La première chose que j’en rapporte, c’est cette vidéo de notre intervention, avec Carole Fabre, lors de la première plénière de la première université d’été. Des défricheuses. Des pionnières. Les hasards de la programmation, bien sûr. Mais aussi une constante de notre histoire sociale : les femmes sont souvent aux avant-postes des révolutions, des revendications. Et puis, elles se font piquer le crachoir par les hommes et se retrouvent, comme toujours, dans l’angle mort de la construction historique et sociale.

C’est une constante.

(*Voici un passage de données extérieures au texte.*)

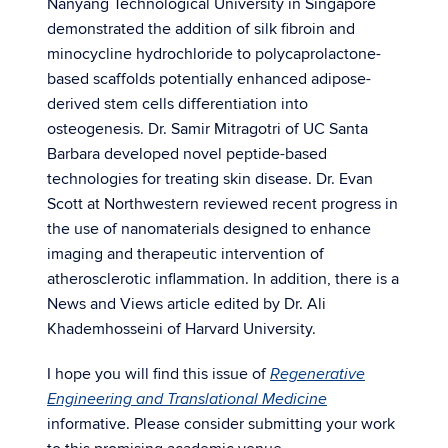
Nanyang Technological University in Singapore
demonstrated the addition of silk fibroin and
minocycline hydrochloride to polycaprolactone-
based scaffolds potentially enhanced adipose-
derived stem cells differentiation into
osteogenesis. Dr. Samir Mitragotri of UC Santa
Barbara developed novel peptide-based
technologies for treating skin disease. Dr. Evan
Scott at Northwestern reviewed recent progress in
the use of nanomaterials designed to enhance
imaging and therapeutic intervention of
atherosclerotic inflammation. In addition, there is a
News and Views article edited by Dr. Ali
Khademhosseini of Harvard University.
I hope you will find this issue of
Regenerative
Engineering and Translational Medicine
informative. Please consider submitting your work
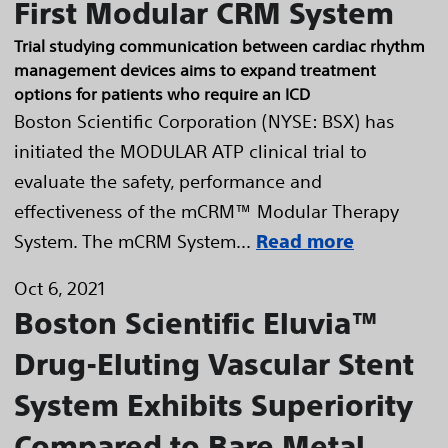
First Modular CRM System
Trial studying communication between cardiac rhythm
management devices aims to expand treatment
options for patients who require an ICD
Boston Scientific Corporation (NYSE: BSX) has
initiated the MODULAR ATP clinical trial to
evaluate the safety, performance and
effectiveness of the mCRM™ Modular Therapy
System. The mCRM System...
Read more
Oct 6, 2021
Boston Scientific Eluvia™
Drug-Eluting Vascular Stent
System Exhibits Superiority
Compared to Bare Metal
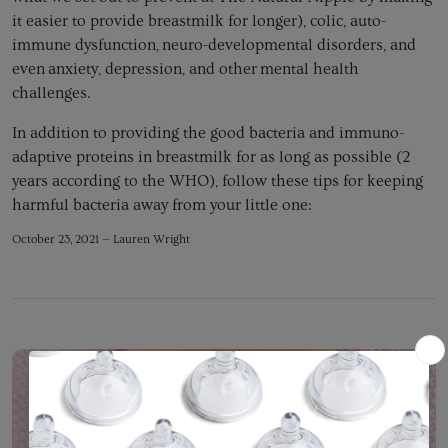
it easier to provide breastmilk for longer), colic, auto-
immune dysfunction, neuro-developmental disorders, and
even anxiety, depression, and other mental health
challenges.
In addition to providing the good bacteria and immuno-
adaptive proteins in breastmilk for as long as possible (2
years according to the WHO), follow these tips for keeping
harmful bacteria away from your little one:
October 23, 2021 —
Lauren Wright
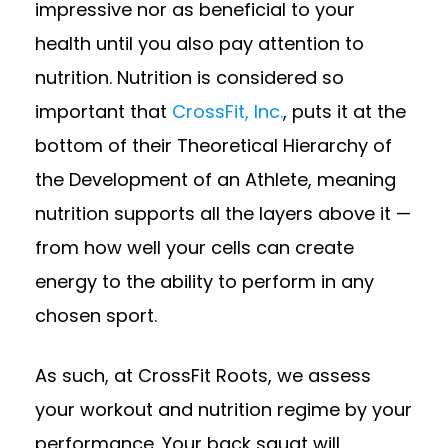
impressive nor as beneficial to your
health until you also pay attention to
nutrition. Nutrition is considered so
important that
CrossFit, Inc.
, puts it at the
bottom of their Theoretical Hierarchy of
the Development of an Athlete, meaning
nutrition supports all the layers above it —
from how well your cells can create
energy to the ability to perform in any
chosen sport.
As such, at CrossFit Roots, we assess
your workout and nutrition regime by your
performance. Your back squat will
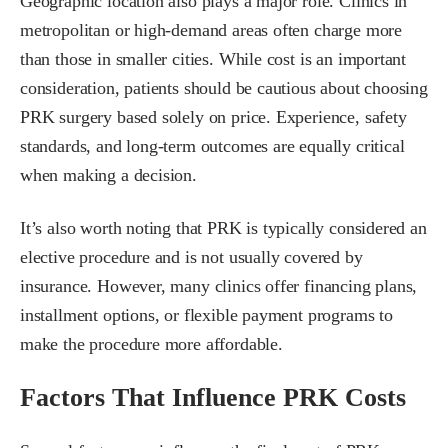
Geographic location also plays a major role. Clinics in
metropolitan or high-demand areas often charge more
than those in smaller cities. While cost is an important
consideration, patients should be cautious about choosing
PRK surgery based solely on price. Experience, safety
standards, and long-term outcomes are equally critical
when making a decision.
It’s also worth noting that PRK is typically considered an
elective procedure and is not usually covered by
insurance. However, many clinics offer financing plans,
installment options, or flexible payment programs to
make the procedure more affordable.
Factors That Influence PRK Costs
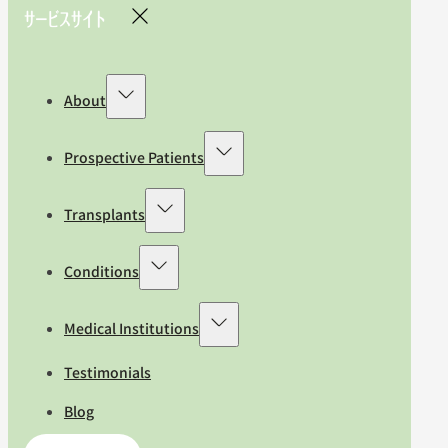
About
Prospective Patients
Transplants
Conditions
Medical Institutions
Testimonials
Blog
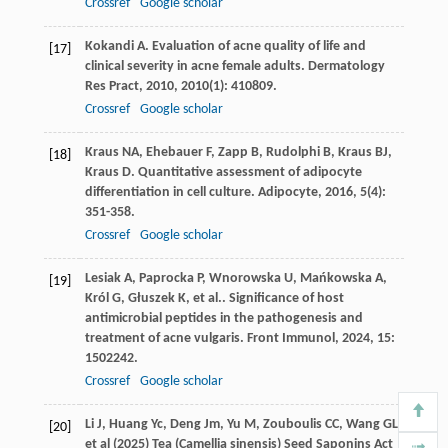
Crossref
Google scholar
Kokandi
A
. Evaluation of acne quality of life and
[17]
clinical severity in acne female adults.
Dermatology
Res Pract
,
2010
,
2010
(1): 410809.
Crossref
Google scholar
Kraus
NA
,
Ehebauer
F
,
Zapp
B
,
Rudolphi
B
,
Kraus
BJ
,
[18]
Kraus
D
. Quantitative assessment of adipocyte
differentiation in cell culture.
Adipocyte
,
2016
,
5
(4):
351-358.
Crossref
Google scholar
Lesiak
A
,
Paprocka
P
,
Wnorowska
U
,
Mańkowska
A
,
[19]
Król
G
,
Głuszek
K
,
et al.
. Significance of host
antimicrobial peptides in the pathogenesis and
treatment of acne vulgaris.
Front Immunol
,
2024
,
15
:
1502242.
Crossref
Google scholar
Li J, Huang Yc, Deng Jm, Yu M, Zouboulis CC, Wang GL
[20]
et al (2025) Tea (Camellia sinensis) Seed Saponins Act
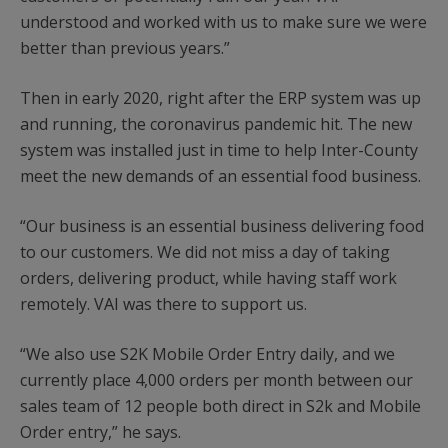
understood and worked with us to make sure we were
better than previous years.”
Then in early 2020, right after the ERP system was up
and running, the coronavirus pandemic hit. The new
system was installed just in time to help Inter-County
meet the new demands of an essential food business.
“Our business is an essential business delivering food
to our customers. We did not miss a day of taking
orders, delivering product, while having staff work
remotely. VAI was there to support us.
“We also use S2K Mobile Order Entry daily, and we
currently place 4,000 orders per month between our
sales team of 12 people both direct in S2k and Mobile
Order entry,” he says.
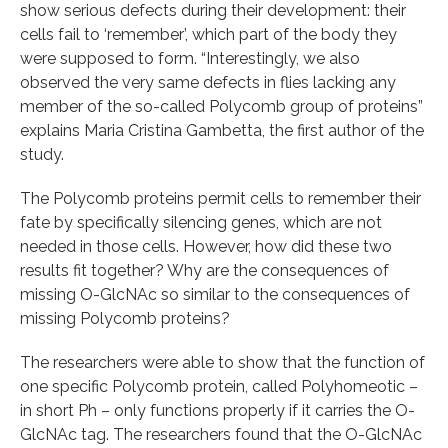
show serious defects during their development: their
cells fail to ‘remember’, which part of the body they
were supposed to form. “Interestingly, we also
observed the very same defects in flies lacking any
member of the so-called Polycomb group of proteins”
explains Maria Cristina Gambetta, the first author of the
study.
The Polycomb proteins permit cells to remember their
fate by specifically silencing genes, which are not
needed in those cells. However, how did these two
results fit together? Why are the consequences of
missing O-GlcNAc so similar to the consequences of
missing Polycomb proteins?
The researchers were able to show that the function of
one specific Polycomb protein, called Polyhomeotic –
in short Ph – only functions properly if it carries the O-
GlcNAc tag. The researchers found that the O-GlcNAc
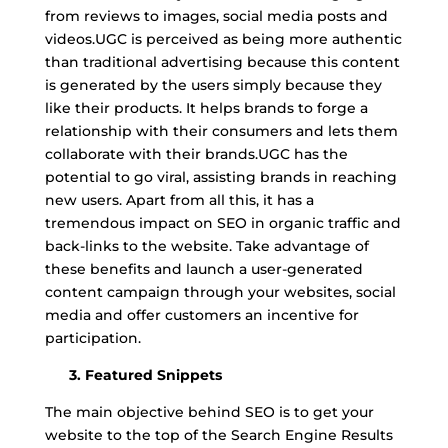
from reviews to images, social media posts and
videos.UGC is perceived as being more authentic
than traditional advertising because this content
is generated by the users simply because they
like their products. It helps brands to forge a
relationship with their consumers and lets them
collaborate with their brands.UGC has the
potential to go viral, assisting brands in reaching
new users. Apart from all this, it has a
tremendous impact on SEO in organic traffic and
back-links to the website. Take advantage of
these benefits and launch a user-generated
content campaign through your websites, social
media and offer customers an incentive for
participation.
3. Featured Snippets
The main objective behind SEO is to get your
website to the top of the Search Engine Results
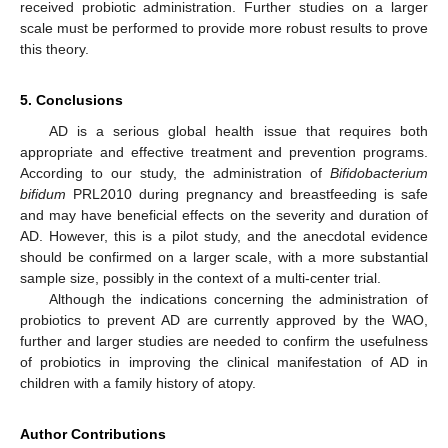
received probiotic administration. Further studies on a larger
scale must be performed to provide more robust results to prove
this theory.
5. Conclusions
AD is a serious global health issue that requires both
appropriate and effective treatment and prevention programs.
According to our study, the administration of
Bifidobacterium
bifidum
PRL2010 during pregnancy and breastfeeding is safe
and may have beneficial effects on the severity and duration of
AD. However, this is a pilot study, and the anecdotal evidence
should be confirmed on a larger scale, with a more substantial
sample size, possibly in the context of a multi-center trial.
Although the indications concerning the administration of
probiotics to prevent AD are currently approved by the WAO,
further and larger studies are needed to confirm the usefulness
of probiotics in improving the clinical manifestation of AD in
children with a family history of atopy.
Author Contributions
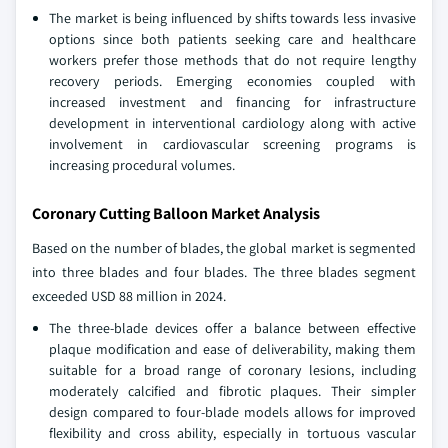
The market is being influenced by shifts towards less invasive
options since both patients seeking care and healthcare
workers prefer those methods that do not require lengthy
recovery periods. Emerging economies coupled with
increased investment and financing for infrastructure
development in interventional cardiology along with active
involvement in cardiovascular screening programs is
increasing procedural volumes.
Coronary Cutting Balloon Market Analysis
Based on the number of blades, the global market is segmented
into three blades and four blades. The three blades segment
exceeded USD 88 million in 2024.
The three-blade devices offer a balance between effective
plaque modification and ease of deliverability, making them
suitable for a broad range of coronary lesions, including
moderately calcified and fibrotic plaques. Their simpler
design compared to four-blade models allows for improved
flexibility and cross ability, especially in tortuous vascular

Notre intervention a été jugée de bonne qualité, mais dès qu’il s’est agi de parler des choses sérieuses, de débattre de la convergence des idées, ce n’est pas même pas que les femmes ont été renvoyées aux coulisses, non, nous sommes juste redevenues un impensé… as usual.

Parce que, quand même, il y a des tas d’autres combats plus urgents que celui de l’émancipation des femmes, non ? Et c’est finalement votre victimisation permanente qui fait que vous êtes opprimées, non ?

(...) Grand classique des discussions de couloirs, une fois qu’il a été acté que nous étions les féministes de service, le "quota nichons" de cette docte assemblée. Un peu comme un festival de musique, où les meilleures partitions s’exécutent en off. Confusion réductrice qui consiste à inverser les causes et les effets et à rendre les dominés responsables de leur sort, effaçant de facto l’image même et les intérêts concrets des dominants. (...)

Bien sûr, toutes les interactions informelles que j’ai pu nouer en marge de mon intervention première à l’université d’été ne consistaient pas toutes à réfuter le négationnisme masculiniste, puisqu’il faut bien donner un nom à cette façon un peu aisée de non seulement balayer d’un revers de la main la question de la place des femmes dans notre société, mais souvent même de les accuser d’œuvrer volontairement et consciemment à leur propre domination, dans une sorte de dictature du faible. Il y a eu la remarquable conférence gesticulée d’Alexis Lecointe qui pointe régulièrement la réalité rapeuse de la domination des femmes que ce soit dans les têtes ou dans les faits, tout en étant terriblement didactique pour comprendre ce qu’est le revenu de base sans oublier d’être vraiment très drôle. Mais comme me le faisait remarquer Simon Le Roulley, je me suis retrouvée régulièrement essentialisée comme femme, féministe de service, enfermée dans la négation de tous les autres axes réflexifs que je pouvais porter.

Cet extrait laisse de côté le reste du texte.